Wednesday, September 17, 2008
Epitome Of Love -Taj Mahal
The origin of the name "Taj Mahal" is not clear. Court histories from Shah Jehan's reign only call it the rauza (tomb) of Mumtaz Mahal. It is generally believed that "Taj Mahal" (usually translated as either "Crown Palace" or "Crown of the Palace") is an abbreviated version of her name, Mumtaz Mahal.
The construction of this marble masterpiece is credited to the Mughal emperor Shah Jahan who erected this mausoleum in the memory of his beloved wife, Arjumand Bano Begum, popularly known as Mumtaz Mahal, who died in AH 1040 (AD 1630). Her last wish to her husband was "to build a tomb in her memory such as the world had never seen before". Thus emperor Shah Jahan set about building this fairytale like marvel.

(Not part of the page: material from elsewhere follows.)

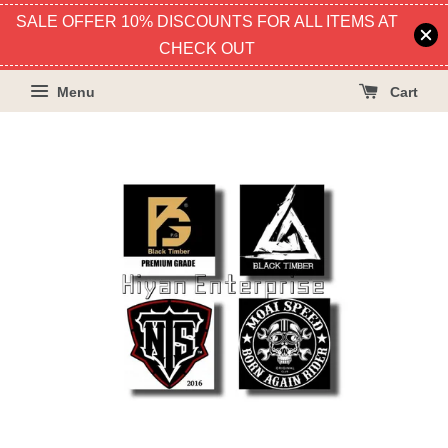
SALE OFFER 10% DISCOUNTS FOR ALL ITEMS AT
CHECK OUT
Menu
Cart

The construction of Taj Mahal was started in AD 1631 and completed at the end of 1648 AD. For seventeen years, twenty thousand workmen are said to be employed on it daily, for their accommodation a small town, named after the deceased empress-'Mumtazabad, now known as Taj Ganj, was built adjacent to it. Amanat Khan Shirazi was the calligrapher of Taj Mahal, his name occurs at the end of an inscription on one of the gates of the Taj. Poet Ghyasuddin had designed the verses on the tombstone, while Ismail Khan Afridi of Turkey was the dome maker. Muhammad Hanif was the superintendent of Masons. The designer of Taj Mahal was Ustad Ahmad Lahauri. The material was brought in from all over India and central Asia and it took a fleet of 1000 elephants to transport it to the site. The central dome is 187 feet high at the centre. Red sandstone was brought from Fatehpur Sikri, Jasper from Punjab, Jade and Crystal from China, Turquoise from Tibet, Lapis Lazuli and Sapphire from Sri Lanka, Coal and Cornelian from Arabia and diamonds from Panna. In all 28 kind of rare, semi precious and precious stones were used for inlay work in the Taj Mahal. The chief building material, the white marble was brought from the quarries of Makrana, in distt. Nagaur, Rajasthan.